International Center for Ocular Physiopathology, Fondazione Banca degli Occhi del Veneto Onlus, Venice, Italy

Received 2 July 2016; Revised 8 September 2016; Accepted 19 October 2016

Academic Editor: Edward Manche

Copyright © 2016 Mohit Parekh et al. This is an open access article distributed under the Creative Commons Attribution License, which permits unrestricted use, distribution, and reproduction in any medium, provided the original work is properly cited.
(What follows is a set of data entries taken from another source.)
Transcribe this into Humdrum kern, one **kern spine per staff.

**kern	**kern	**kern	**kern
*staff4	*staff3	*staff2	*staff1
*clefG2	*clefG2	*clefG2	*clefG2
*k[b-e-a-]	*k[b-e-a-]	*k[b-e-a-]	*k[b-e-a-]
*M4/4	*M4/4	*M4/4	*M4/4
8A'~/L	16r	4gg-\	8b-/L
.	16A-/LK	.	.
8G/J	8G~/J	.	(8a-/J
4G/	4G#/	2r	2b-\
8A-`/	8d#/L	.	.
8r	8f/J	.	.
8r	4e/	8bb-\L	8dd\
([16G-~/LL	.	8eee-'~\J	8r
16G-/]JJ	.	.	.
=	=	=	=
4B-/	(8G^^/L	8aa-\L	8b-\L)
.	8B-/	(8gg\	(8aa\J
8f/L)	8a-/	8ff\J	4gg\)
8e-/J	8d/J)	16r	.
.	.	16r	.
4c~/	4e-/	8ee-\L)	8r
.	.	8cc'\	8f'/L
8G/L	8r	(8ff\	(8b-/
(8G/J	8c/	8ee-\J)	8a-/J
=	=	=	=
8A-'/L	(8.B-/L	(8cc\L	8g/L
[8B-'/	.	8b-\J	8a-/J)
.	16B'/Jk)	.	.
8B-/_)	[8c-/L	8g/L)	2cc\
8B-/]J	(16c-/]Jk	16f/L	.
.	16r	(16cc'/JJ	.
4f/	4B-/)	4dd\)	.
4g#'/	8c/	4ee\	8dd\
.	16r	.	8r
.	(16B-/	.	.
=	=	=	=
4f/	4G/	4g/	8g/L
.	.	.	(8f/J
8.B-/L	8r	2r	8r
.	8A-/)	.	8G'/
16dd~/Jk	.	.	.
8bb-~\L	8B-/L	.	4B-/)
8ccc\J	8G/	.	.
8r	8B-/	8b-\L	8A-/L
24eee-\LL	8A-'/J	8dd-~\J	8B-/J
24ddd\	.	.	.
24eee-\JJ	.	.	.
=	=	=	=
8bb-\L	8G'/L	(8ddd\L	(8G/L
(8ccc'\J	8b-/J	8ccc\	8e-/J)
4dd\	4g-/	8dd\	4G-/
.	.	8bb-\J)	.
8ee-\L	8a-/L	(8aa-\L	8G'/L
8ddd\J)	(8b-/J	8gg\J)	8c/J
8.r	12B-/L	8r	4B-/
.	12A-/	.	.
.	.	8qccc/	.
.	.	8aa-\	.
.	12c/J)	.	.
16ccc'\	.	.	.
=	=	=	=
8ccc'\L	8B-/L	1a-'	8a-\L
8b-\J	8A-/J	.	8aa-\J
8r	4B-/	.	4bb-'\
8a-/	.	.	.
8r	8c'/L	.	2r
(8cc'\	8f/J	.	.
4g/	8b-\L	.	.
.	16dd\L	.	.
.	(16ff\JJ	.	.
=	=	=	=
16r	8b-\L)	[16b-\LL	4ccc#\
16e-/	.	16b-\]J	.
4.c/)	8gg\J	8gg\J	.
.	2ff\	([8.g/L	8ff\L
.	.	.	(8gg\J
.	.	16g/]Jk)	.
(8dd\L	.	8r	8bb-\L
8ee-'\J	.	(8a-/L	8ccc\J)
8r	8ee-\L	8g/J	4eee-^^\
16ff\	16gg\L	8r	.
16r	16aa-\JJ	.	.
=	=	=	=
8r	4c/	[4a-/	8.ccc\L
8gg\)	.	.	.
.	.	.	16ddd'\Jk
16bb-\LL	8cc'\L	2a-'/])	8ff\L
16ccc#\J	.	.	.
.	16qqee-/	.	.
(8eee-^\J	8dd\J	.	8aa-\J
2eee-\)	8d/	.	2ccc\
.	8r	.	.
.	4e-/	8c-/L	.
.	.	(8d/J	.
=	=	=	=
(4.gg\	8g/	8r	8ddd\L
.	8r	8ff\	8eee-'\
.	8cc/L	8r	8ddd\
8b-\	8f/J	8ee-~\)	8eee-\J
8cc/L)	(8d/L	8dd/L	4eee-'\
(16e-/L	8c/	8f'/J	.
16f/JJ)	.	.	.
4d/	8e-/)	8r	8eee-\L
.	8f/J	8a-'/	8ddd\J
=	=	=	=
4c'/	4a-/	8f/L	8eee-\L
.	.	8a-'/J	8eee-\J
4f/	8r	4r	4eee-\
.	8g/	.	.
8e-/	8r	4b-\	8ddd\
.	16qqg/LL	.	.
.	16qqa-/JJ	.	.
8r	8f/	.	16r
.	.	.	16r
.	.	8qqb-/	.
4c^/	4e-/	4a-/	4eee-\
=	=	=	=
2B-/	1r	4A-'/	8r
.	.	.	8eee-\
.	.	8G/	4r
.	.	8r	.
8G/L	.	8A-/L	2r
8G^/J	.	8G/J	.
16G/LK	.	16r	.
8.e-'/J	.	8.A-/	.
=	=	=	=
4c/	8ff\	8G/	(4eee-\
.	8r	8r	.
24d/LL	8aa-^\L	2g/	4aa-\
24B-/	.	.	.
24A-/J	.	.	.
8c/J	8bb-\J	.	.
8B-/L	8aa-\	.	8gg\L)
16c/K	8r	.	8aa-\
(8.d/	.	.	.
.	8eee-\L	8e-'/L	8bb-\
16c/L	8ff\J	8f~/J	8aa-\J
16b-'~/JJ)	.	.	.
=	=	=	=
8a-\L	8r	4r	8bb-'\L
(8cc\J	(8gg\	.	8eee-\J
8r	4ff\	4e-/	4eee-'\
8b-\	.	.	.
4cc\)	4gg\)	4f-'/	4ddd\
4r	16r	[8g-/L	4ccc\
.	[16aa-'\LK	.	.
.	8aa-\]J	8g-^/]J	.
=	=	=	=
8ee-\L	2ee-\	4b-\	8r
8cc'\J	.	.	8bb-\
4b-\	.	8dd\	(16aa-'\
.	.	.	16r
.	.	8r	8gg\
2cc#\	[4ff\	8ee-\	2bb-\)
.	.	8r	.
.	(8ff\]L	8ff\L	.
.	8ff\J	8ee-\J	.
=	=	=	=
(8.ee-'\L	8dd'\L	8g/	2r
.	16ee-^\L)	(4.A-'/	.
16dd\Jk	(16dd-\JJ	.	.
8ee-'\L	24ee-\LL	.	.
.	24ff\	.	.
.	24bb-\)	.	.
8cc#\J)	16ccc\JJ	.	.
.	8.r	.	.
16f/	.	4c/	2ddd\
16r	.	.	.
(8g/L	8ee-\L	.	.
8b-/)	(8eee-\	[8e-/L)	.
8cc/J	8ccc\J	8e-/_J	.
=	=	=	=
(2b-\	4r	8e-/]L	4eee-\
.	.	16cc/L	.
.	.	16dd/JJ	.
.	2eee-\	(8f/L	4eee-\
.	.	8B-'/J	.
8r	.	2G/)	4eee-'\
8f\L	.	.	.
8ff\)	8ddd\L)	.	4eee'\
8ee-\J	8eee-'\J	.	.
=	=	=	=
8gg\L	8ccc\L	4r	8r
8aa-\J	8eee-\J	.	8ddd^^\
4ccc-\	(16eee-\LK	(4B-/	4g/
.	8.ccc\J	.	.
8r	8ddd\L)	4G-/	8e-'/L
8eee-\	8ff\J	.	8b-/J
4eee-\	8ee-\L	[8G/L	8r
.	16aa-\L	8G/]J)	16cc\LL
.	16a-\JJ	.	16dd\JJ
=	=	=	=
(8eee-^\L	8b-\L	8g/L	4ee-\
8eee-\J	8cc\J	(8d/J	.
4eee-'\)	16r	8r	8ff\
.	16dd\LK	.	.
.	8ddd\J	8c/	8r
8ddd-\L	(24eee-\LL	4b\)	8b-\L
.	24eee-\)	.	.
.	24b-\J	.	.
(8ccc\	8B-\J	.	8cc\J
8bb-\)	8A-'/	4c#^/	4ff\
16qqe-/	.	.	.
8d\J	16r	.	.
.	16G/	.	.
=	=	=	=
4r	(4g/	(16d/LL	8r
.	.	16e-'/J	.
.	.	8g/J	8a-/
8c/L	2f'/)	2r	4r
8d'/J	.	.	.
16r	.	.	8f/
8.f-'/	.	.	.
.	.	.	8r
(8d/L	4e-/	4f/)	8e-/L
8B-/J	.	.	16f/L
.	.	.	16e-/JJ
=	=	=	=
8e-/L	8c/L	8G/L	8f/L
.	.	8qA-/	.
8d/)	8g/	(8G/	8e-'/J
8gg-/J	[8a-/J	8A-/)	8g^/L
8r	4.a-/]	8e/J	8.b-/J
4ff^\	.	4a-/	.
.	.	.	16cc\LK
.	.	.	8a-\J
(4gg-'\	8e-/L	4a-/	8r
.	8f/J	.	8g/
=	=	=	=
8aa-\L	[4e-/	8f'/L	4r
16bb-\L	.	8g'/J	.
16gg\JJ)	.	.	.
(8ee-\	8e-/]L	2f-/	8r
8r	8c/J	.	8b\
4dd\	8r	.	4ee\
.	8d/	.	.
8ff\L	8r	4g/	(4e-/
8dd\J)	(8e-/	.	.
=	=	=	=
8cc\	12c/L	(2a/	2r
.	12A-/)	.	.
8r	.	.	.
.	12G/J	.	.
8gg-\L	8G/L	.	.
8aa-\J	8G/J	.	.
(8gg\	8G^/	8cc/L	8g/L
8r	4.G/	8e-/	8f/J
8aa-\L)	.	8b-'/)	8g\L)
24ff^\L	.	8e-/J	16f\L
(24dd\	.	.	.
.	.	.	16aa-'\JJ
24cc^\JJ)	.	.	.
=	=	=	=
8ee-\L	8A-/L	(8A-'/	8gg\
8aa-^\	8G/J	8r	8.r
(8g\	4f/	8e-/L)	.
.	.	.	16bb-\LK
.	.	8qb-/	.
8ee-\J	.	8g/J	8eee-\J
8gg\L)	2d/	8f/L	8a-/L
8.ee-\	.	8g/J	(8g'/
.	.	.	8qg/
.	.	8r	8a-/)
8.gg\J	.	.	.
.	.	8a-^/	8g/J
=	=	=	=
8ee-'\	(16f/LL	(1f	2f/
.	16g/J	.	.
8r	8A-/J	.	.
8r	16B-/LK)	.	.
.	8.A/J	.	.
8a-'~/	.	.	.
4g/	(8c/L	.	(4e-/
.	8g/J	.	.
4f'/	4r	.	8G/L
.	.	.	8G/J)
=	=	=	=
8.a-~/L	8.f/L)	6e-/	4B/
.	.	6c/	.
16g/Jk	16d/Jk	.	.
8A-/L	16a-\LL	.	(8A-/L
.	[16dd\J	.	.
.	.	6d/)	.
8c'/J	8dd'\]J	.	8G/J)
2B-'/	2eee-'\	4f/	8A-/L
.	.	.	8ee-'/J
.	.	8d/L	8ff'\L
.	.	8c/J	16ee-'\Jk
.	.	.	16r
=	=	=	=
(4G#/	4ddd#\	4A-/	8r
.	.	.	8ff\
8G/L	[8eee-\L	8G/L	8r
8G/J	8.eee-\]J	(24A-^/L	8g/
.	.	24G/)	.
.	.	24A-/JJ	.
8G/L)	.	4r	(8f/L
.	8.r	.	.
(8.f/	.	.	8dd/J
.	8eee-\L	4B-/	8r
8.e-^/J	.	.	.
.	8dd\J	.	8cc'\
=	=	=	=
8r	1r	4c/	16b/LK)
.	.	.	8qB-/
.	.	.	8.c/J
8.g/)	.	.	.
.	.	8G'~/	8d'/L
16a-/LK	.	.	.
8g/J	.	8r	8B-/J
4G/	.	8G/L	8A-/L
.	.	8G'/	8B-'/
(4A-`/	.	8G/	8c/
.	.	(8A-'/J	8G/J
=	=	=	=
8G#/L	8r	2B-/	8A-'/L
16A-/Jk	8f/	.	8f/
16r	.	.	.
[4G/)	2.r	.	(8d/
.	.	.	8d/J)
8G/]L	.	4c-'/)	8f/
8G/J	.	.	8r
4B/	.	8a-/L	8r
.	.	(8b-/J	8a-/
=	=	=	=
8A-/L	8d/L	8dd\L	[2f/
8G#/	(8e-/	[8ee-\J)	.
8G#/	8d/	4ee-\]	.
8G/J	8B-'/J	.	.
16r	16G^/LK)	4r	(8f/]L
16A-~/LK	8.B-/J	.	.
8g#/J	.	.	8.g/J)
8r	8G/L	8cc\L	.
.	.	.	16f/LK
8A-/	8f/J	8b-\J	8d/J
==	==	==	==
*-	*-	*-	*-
Purpose. To determine the optimum preservation conditions for preloading DMEK lenticules using organ culture system. Methods. 8.5 mm DMEK lenticules were stripped and preserved with endothelium flap-in for 4 days at RT in an IOL cartridge that was blocked with rubber stoppers from each end. In C1, tissues were collected from tissue culture medium (TCM) and preserved in TCM. In C2, tissues were collected from transport medium (TCM + 6% dextran T500) (TM) and preserved in TM. In C3, tissues were collected from TCM and preserved in TM. Mortality, glucose uptake, histological staining, tight junctions and cell apoptosis were studied post-preservation. Results. Mortality in C1, C2, and C3 were 49.40%, 8.53%, and 27.74%, with 40.7%, 13%, and 41.8% uncovered areas. Glucose uptake (mg/mL) was 0.32, 0.43, and 0.56 in C1, C2, and C3. PAS staining showed presence of DM and endothelium in C2 but not in C1 and with fewer cells in C3. ZO-1 was expressed in all the conditions. Polymorphism was higher in C1 and C3. Mild apoptosis was observed in C3. Conclusions. Dextran may play an important role in preserving the endothelial cells before and after stripping for trifolded (endothelium-in) preloaded DMEK lenticules.